1. Humanity now has artificial gravity technology (among other advanced technologies given to it by the Minbari, taking it many centuries ahead technologically) and has had it for most of those 20 years, so Babylon 5 is incredibly obsolete.

2. Babylon 5 is outmoded politically and economically, the huge changes to the political landscape make Babylon 5 not the big diplomatic outpost it was built to be after the creation of the Interstellar Alliance, so it doesn't get the huge amount of traffic it used to get.

3. The maintenance costs on B5 were always said to be huge to EarthGov, and supporting a very obsolete space station, built a quarter-century ago in a different political and military era, that sees little traffic, while costing a fortune in upkeep isn't exactly bright.

4. Babylon 5 isn't mobile, they can't just take it through hyperspace to store it, and leaving it intact but abandoned there is a huge security risk, so scuttling it was the option they chose.

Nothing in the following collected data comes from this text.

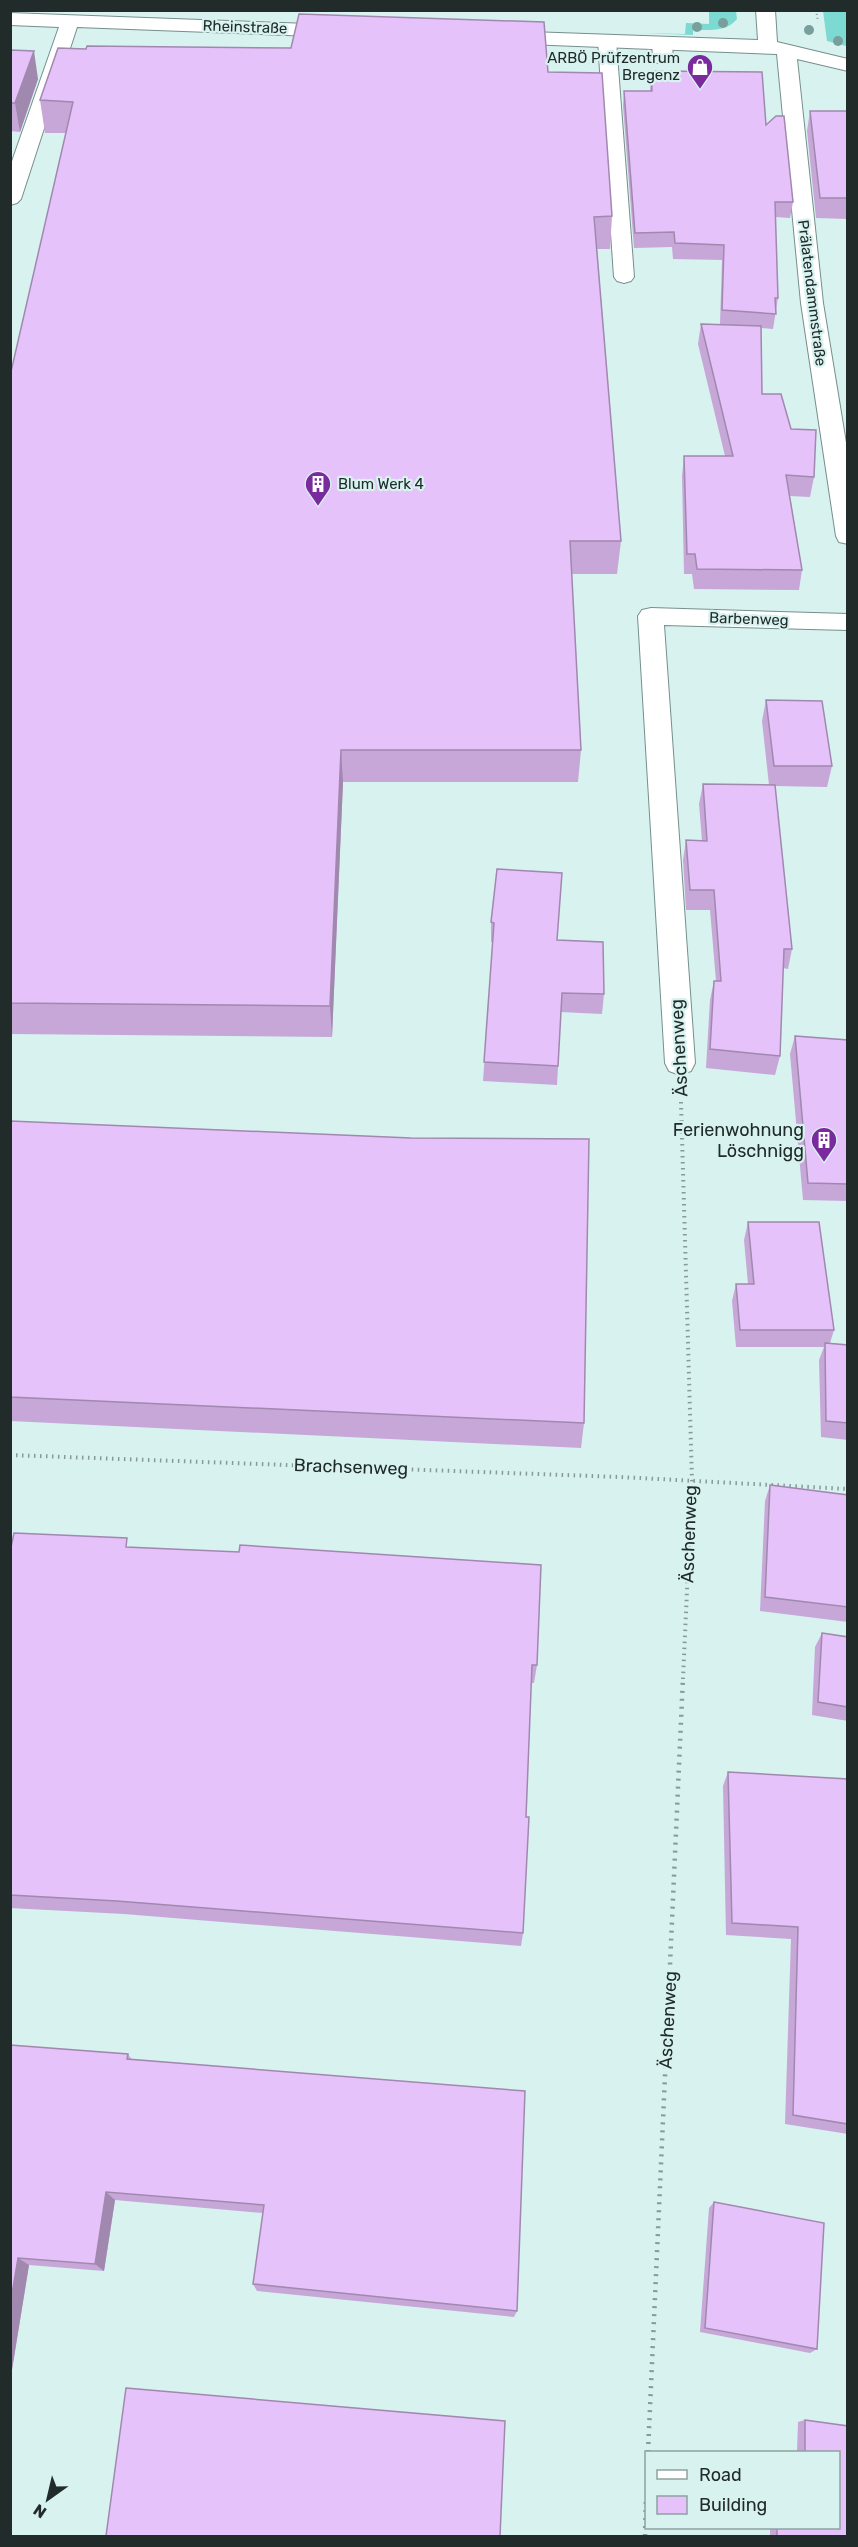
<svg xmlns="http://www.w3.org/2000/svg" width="858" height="2547" font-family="Rubik,sans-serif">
  <rect width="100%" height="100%" fill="#d7f2ef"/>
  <g fill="#7cdad2">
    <path d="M709 11H736L737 19C727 32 708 30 693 30V35L640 33 685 34 686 23 709 24Z"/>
    <polygon points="823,11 847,11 846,46 827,41"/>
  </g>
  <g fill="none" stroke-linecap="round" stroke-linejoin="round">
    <g stroke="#768f8c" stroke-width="2">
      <g id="service">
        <polygon points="607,35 614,37 616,41 634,277 631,281 624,283 617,281 614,277 598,41 600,37"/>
        <path d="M662 37 669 39C673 45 674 57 670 63H656C652 57 651 45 655 39Z"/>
      </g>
    </g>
    <g stroke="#768f8c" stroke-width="2">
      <g id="minor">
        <polygon points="756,10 775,10 777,42 848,59 848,71 797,59 823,303 848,455 848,544 839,542 836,536 801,303 777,54 501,43 494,41 491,37 494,33 501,31 758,40"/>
        <polygon points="10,13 338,25 345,27 348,31 345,35 338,37 77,27 21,199 17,203 10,205 10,167 59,27 10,25"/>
        <polygon points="651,608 848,614 848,630 664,625 695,1063 691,1071 680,1075 669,1071 665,1063 638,616 642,610"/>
      </g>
    </g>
    <polyline stroke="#879a98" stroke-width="2" stroke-dasharray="1 3" stroke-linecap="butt" points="816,10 818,22"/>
    <g stroke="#879a98" stroke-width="4" stroke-dasharray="1.5 4.5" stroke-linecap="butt">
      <polyline points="681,1102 692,1480 683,1679"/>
      <polyline points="10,1455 620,1477 848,1489"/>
    </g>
    <g stroke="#879a98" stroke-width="4.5" stroke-dasharray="2 6" stroke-linecap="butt">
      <polyline points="648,2452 683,1677"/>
      <polyline points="645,2536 646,2496"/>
    </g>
    <use href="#service" fill="#fff" fill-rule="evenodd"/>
    <use href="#minor" fill="#fff" fill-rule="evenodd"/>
  </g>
  <g fill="#789f9b">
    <circle cx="723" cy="23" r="5"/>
    <circle cx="697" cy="27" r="5"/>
    <circle cx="809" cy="30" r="5"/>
    <circle cx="838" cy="41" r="5"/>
  </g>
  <g fill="#c6a7d7">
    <polygon points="10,50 38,79 20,132 10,131"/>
    <polygon points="651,71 766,125 793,202 790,218 775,217 778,298 773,329 761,328 762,394 791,429 814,477 810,497 790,496 802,570 799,590 694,589 692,574 684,574 682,476 684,456 725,456 698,344 701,324 720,324 722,260 673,259 672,247 634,248 623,106 624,91 650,91"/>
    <polygon points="548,72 612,216 610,249 597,249 621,541 617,574 571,574 581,750 578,782 343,782 332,1037 10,1034 10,376 66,133 45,133 40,100"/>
    <polygon points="810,111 848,111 848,219 816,218 807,131"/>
    <polygon points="766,700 832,766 827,787 775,786 792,949 788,969 783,968 780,1056 775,1075 706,1068 710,1000 714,981 716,981 710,910 686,910 683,860 686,840 702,841 699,804 703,784 769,785 762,721"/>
    <polygon points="497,869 604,994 602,1014 561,1012 557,1085 483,1081 493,942 491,942 491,922"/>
    <polygon points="795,1036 848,1040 848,1201 803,1200 790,1054"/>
    <polygon points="10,1121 584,1423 581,1448 10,1421"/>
    <polygon points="748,1222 834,1330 830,1343 848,1345 848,1440 821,1437 819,1360 824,1347 736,1347 732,1301 736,1284 748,1284 744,1240"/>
    <polygon points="770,1485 848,1495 848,1622 760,1611 765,1501"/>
    <polygon points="130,1547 537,1665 534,1683 531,1683 526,1817 523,1933 521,1946 124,1914 10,1908 10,1552"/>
    <polygon points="822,1633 848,1637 848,1721 812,1715 815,1647"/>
    <polygon points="728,1772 848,1779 848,2134 785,2124 791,1939 726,1935 723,1786"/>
    <polygon points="10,2045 128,2054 132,2060 517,2311 514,2317 257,2291 253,2284 263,2213 115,2200 104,2271 29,2265 10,2382"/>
    <polygon points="714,2202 817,2349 810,2353 700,2332 709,2208"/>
    <polygon points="805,2420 848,2426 848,2536 770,2536 770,2528 838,2528 838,2452 797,2452 798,2422"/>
  </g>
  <g fill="#a188af">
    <polygon points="34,51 38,79 20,132 15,103"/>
    <polygon points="341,750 343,782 332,1037 330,1006"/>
    <polygon points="106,2192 115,2200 104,2271 95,2264"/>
    <polygon points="18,2258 29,2265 10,2382 10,2306"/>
  </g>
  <g fill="#e6c2fa" stroke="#a188af" stroke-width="1.5">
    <polygon points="299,14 544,22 548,72 602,73 612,216 594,217 621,541 570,541 581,750 341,750 330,1006 10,1003 10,376 73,102 40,100 58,48 86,49 87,46 291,48"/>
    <polygon points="10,50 34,51 15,103 10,103"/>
    <polygon points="651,71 762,72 766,125 776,116 784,116 793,202 775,202 778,298 775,298 776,314 722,310 724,245 675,243 674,232 635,233 624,91 652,91"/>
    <polygon points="810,111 848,111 848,198 820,198"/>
    <polygon points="701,324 761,326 762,394 781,394 791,429 816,430 814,477 786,475 802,570 697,569 695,554 687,554 684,456 733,456"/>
    <polygon points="766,700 822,701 832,766 774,766"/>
    <polygon points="703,784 775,785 792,949 784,949 780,1056 710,1049 714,981 721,981 714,890 690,890 686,840 707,841"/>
    <polygon points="497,869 562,873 557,940 603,942 604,994 562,993 558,1066 484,1062 494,923 491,922"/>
    <polygon points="795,1036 848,1040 848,1184 808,1183"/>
    <polygon points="10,1121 411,1138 589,1139 584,1423 10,1397"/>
    <polygon points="748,1222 819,1222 834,1330 740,1330 736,1284 754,1284"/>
    <polygon points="825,1343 848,1345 848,1423 826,1421"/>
    <polygon points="770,1485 848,1495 848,1607 765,1597"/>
    <polygon points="14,1533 127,1538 126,1547 239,1552 240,1545 541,1565 537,1665 532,1665 526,1817 529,1817 523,1933 117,1901 10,1895 10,1552"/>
    <polygon points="822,1633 848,1637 848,1707 818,1702"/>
    <polygon points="728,1772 848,1779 848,2124 793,2115 798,1927 732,1923"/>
    <polygon points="10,2045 128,2054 127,2059 525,2091 517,2311 253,2284 264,2205 106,2192 95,2264 18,2258 10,2306"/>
    <polygon points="714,2202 824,2223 817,2349 705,2328"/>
    <polygon points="126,2388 505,2421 500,2536 106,2536"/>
    <polygon points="805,2420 848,2426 848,2536 777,2536 777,2528 838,2528 838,2452 805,2452"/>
  </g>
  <defs>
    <g id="shop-pin" transform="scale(1.35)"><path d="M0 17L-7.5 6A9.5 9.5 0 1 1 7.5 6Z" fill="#792b9d" stroke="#d7f2ef"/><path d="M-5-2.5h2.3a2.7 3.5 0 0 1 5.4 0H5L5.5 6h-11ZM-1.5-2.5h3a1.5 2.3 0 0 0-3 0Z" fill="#fff"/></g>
    <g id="building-pin" transform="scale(1.35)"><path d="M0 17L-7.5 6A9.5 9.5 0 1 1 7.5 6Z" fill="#792b9d" stroke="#d7f2ef"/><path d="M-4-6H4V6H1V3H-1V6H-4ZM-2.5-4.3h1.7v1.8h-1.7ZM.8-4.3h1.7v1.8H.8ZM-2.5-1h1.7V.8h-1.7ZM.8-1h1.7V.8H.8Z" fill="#fff"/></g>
  </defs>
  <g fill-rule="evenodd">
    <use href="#shop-pin" x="700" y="67"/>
    <use href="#building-pin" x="318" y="484"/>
    <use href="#building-pin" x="824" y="1140"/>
  </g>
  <g text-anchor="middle" stroke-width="4.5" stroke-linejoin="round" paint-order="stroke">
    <g font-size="15" fill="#212b2a" stroke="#d7f2ef">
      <text transform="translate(245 27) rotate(2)" y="5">Rheinstraße</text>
      <text transform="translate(812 293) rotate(83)" y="5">Prälatendammstraße</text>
      <text transform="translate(749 619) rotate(2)" y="5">Barbenweg</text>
    </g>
    <g font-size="15" fill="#212b2a" stroke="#d7f2ef" text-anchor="end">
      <text x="680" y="63">ARBÖ Prüfzentrum<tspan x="680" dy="17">Bregenz</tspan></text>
      <text x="338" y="489" text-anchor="start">Blum Werk 4</text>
    </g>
    <g font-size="18" fill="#212b2a" stroke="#d7f2ef">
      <text transform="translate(679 1048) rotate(-93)" y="6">Äschenweg</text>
      <text transform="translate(351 1467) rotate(2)" y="6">Brachsenweg</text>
      <text transform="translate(689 1534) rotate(-88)" y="6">Äschenweg</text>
      <text transform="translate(668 2020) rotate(-87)" y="6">Äschenweg</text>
    </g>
    <g font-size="18" fill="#212b2a" stroke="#d7f2ef" text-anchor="end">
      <text x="804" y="1136">Ferienwohnung<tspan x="804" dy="21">Löschnigg</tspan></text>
    </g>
  </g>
  <rect width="858" height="2547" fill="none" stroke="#212b2a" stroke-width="24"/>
  <rect x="645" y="2451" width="195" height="78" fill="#d7f2ef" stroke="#8ea2a0" stroke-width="1.5"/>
  <rect x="657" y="2470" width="30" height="9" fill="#ffffff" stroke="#8ea2a0" stroke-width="1.5"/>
  <text x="699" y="2481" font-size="18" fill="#212b2a">Road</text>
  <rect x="657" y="2496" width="30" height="18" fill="#e6c2fa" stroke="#8ea2a0" stroke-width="1.5"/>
  <text x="699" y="2511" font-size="18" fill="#212b2a">Building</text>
  <g transform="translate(48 2499) rotate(214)" stroke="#d7f2ef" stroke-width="4.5" paint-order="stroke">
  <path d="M0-4.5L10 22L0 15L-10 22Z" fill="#212b2a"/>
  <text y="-9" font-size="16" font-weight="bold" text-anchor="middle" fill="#212b2a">N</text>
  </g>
</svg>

5. People sometimes make controversial decisions about the disposition of military hardware when the war is over. The huge fleet we built for World War II? Most of it was destroyed at Bikini Atoll in the "Operation Crossroads" H-Bomb tests to see what the effects of nuclear weapons on a fleet at sea would be. Instead of mothballing or scrapping the largest fleet in our history, we blew it all up in a weapons test.
 


BrooklynKnight said:
Deific beings that were clearly aliens and werent perfect. The Prophets were the closest thing to "gods" that trek ever had, fully at the head of their own religion.

Ya.nd it worked really well. DS9 hada great ending. Was iut what Roddenberry would have done? No, and thankfully we got in anyway. DS9 is seens as one of the strongest Trek series and the ending was the only Trek ending that really had a good feeliong of closure.